◆ Text block

One of the greatest challenges facing them that have amerced wealth with huge capital accumulation is the management of their wealth. While one factor leads to another, accumulating wealth is one of the greatest ordeals of the present and the ancient world, so is the management of the same. Therefore, in the analysis of wealth accumulation, it is proper to examine the various aspects of wealth management issues within the spectrum of the behavioral finance. While pursuing this course, the purpose of this study involves taking an objective examination into the issues of wealth management, the demonstration of an understanding of the wealth management issues from a client perspective. More than that, the study draws its observations from upon behavioral biases, asset allocation, tax and lifetime advice concepts, and personal research into technical and communication issues in relation to providing advice.
Wealth Management Issues
Wealth management issues are a social, economic, and financial issue that does not affect only from the personal perspective but also from a societal perspective. In the study of a disciplined approach to ensure an individual financial well-being, Bukovansky (2018) argues that research has come up with about 13 different wealth management issues that are very critical for a proper financial well-being of a family or society or an individual. These issues require certain vital approach to address these wealth management concerns from a disciplined perspective. The criticality of such disciplined approach in dealing with such issues involves ensuring creation and growth of wealth itself, protection and preservation of wealth that has been created as well as transferring that wealth that has been created, the excess of it, during a life (Chang, & Tsai, 2016). Finally, they are vital in helping in passing the wealth on through an individual estate at death.

◆ Stored records

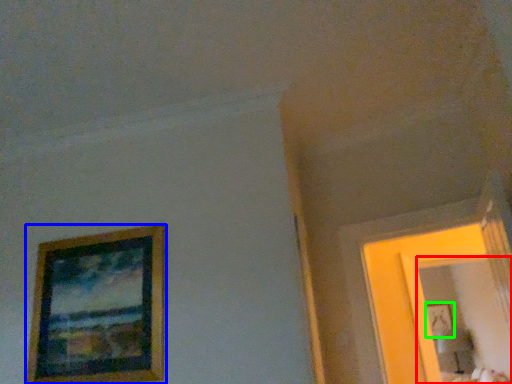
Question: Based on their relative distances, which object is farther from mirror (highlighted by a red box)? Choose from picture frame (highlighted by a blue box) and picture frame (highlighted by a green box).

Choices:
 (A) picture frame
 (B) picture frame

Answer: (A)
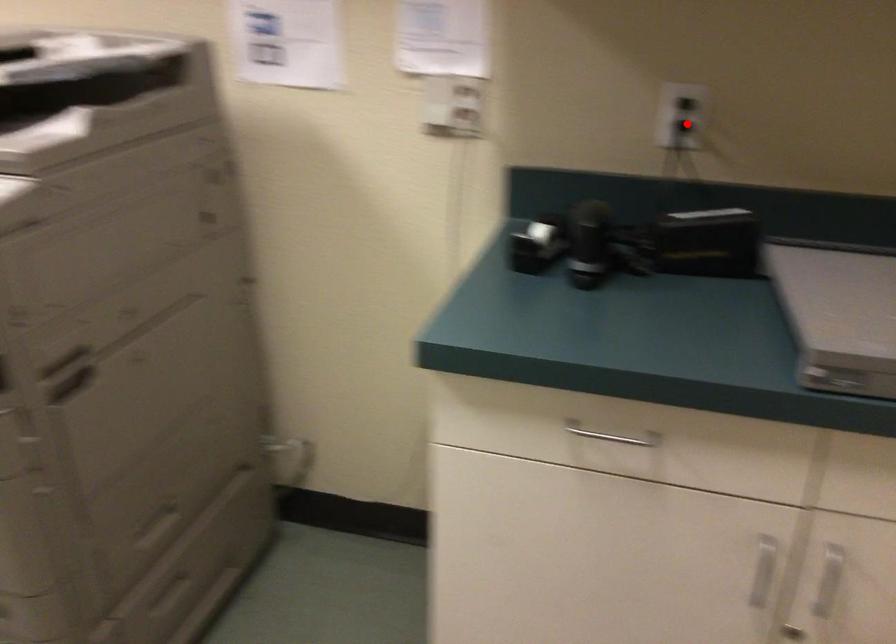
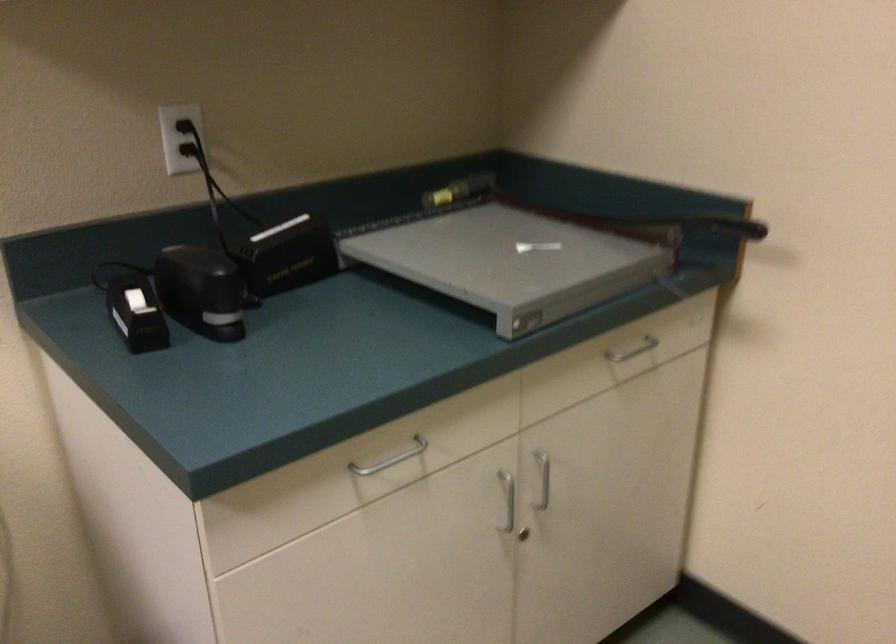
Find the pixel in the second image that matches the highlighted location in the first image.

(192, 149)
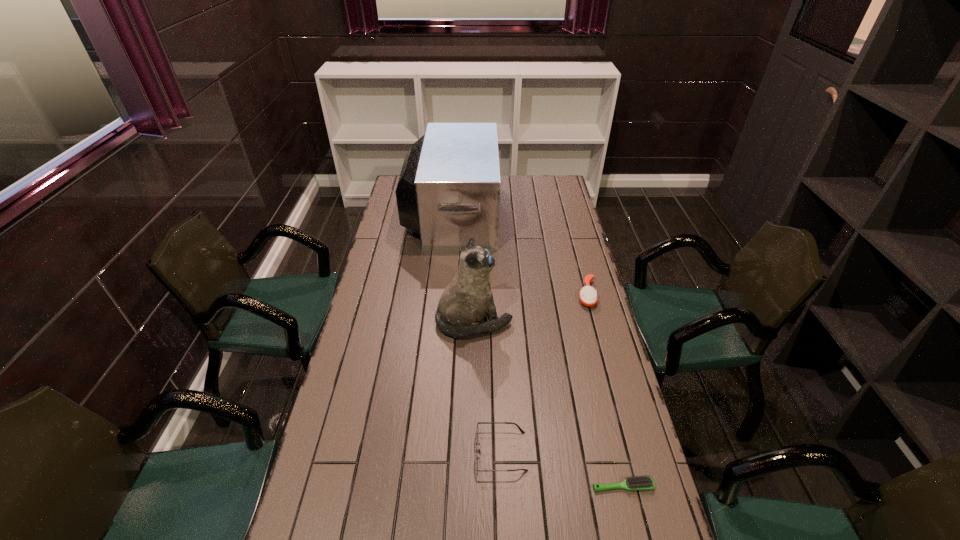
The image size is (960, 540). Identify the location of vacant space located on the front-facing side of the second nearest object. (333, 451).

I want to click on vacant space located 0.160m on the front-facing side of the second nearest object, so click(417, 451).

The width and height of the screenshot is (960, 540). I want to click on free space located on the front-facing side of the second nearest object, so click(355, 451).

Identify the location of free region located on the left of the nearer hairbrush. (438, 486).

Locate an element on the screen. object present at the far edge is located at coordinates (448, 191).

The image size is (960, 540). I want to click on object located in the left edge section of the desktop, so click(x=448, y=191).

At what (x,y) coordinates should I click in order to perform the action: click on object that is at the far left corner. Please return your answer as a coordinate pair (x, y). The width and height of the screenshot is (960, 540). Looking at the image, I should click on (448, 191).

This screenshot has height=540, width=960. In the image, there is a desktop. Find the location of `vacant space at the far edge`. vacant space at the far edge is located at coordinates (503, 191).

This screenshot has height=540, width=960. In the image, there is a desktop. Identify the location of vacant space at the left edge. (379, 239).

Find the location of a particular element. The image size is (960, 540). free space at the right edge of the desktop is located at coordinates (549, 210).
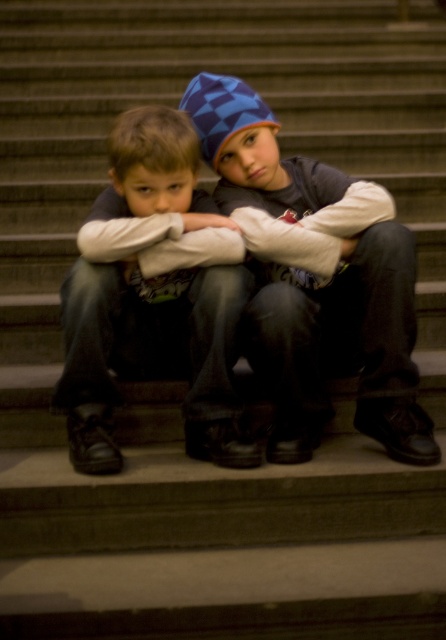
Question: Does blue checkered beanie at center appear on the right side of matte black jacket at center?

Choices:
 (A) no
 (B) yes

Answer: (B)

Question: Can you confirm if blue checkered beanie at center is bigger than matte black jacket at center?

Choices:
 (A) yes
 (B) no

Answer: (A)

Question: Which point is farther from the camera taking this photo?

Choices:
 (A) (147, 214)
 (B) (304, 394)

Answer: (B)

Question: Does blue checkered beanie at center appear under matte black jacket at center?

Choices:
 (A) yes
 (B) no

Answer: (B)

◆ Stated goal 1
In the wealth management text, about how many different wealth management issues does Bukovansky (2018) say research has identified?
◆ Stated goal 2
Retype the entries exactly, everything from the line containing "Question: Does blue checkered beanie at center appear on" down to the final line of the entries.

◆ Exercise output 1
About 13.

◆ Exercise output 2
Question: Does blue checkered beanie at center appear on the right side of matte black jacket at center?

Choices:
 (A) no
 (B) yes

Answer: (B)

Question: Can you confirm if blue checkered beanie at center is bigger than matte black jacket at center?

Choices:
 (A) yes
 (B) no

Answer: (A)

Question: Which point is farther from the camera taking this photo?

Choices:
 (A) (147, 214)
 (B) (304, 394)

Answer: (B)

Question: Does blue checkered beanie at center appear under matte black jacket at center?

Choices:
 (A) yes
 (B) no

Answer: (B)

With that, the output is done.